• **Problem statement**:
Below is some data. Retype exactly the lines starting at the one with "Step: Polygon Fill" and ending at the one with "left_click(481, 357)".

___ The data ___

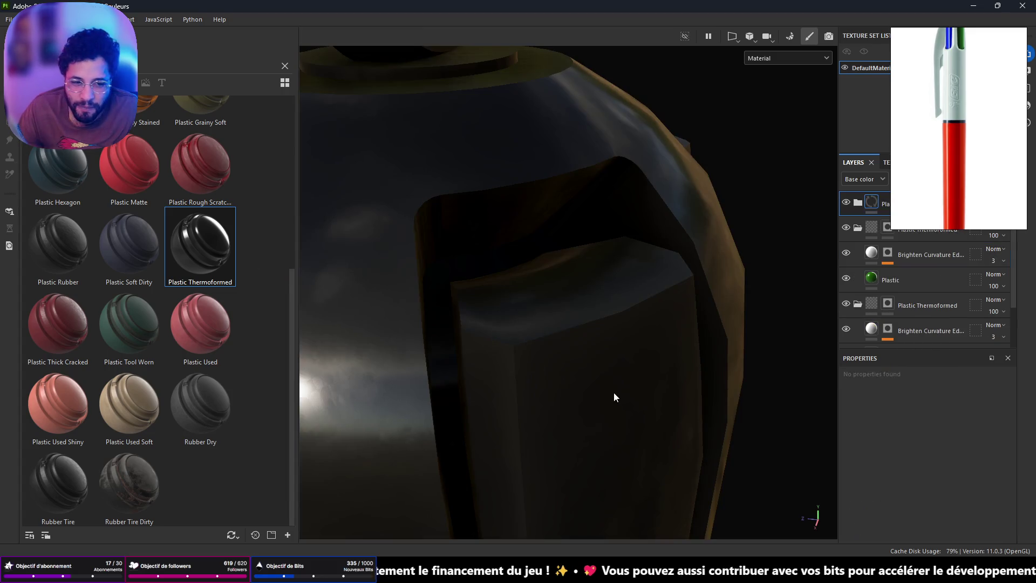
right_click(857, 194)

___
___ The data ___

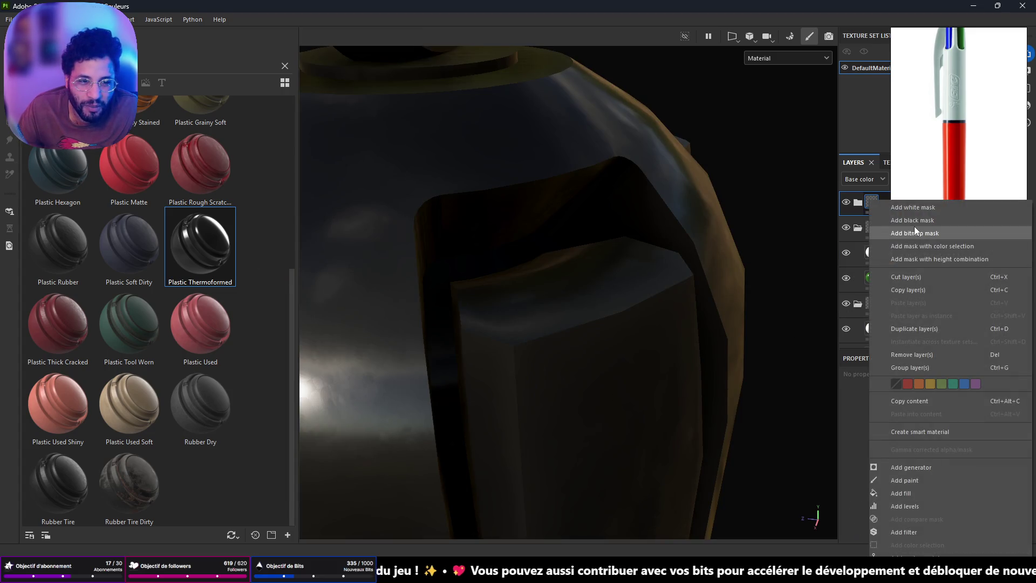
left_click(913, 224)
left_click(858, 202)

___
___ The data ___

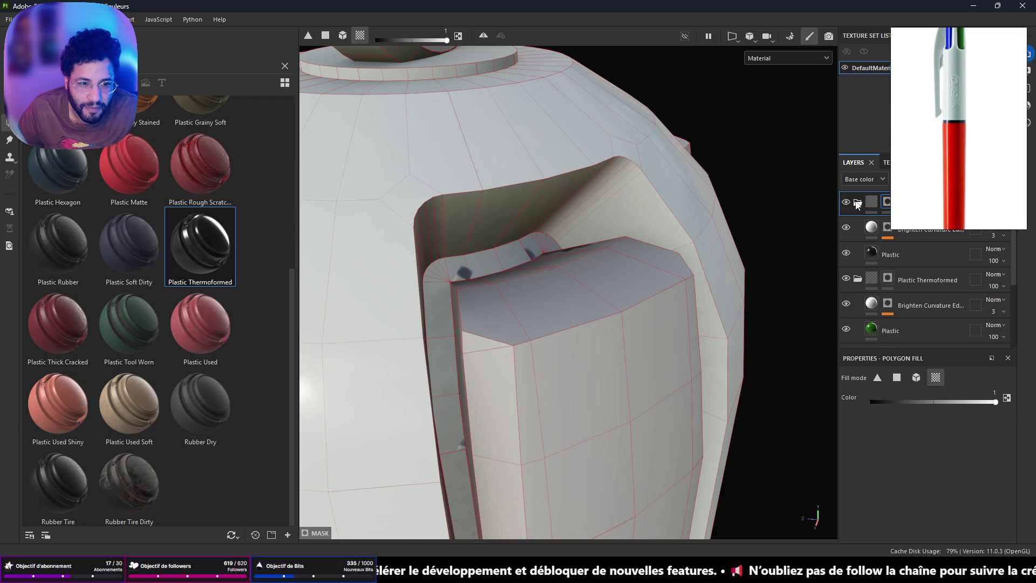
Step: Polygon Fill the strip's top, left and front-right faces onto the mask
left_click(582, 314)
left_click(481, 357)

___

• **Task solution**:
Step: Polygon Fill the strip's top, left and front-right faces onto the mask
left_click(582, 314)
left_click(481, 357)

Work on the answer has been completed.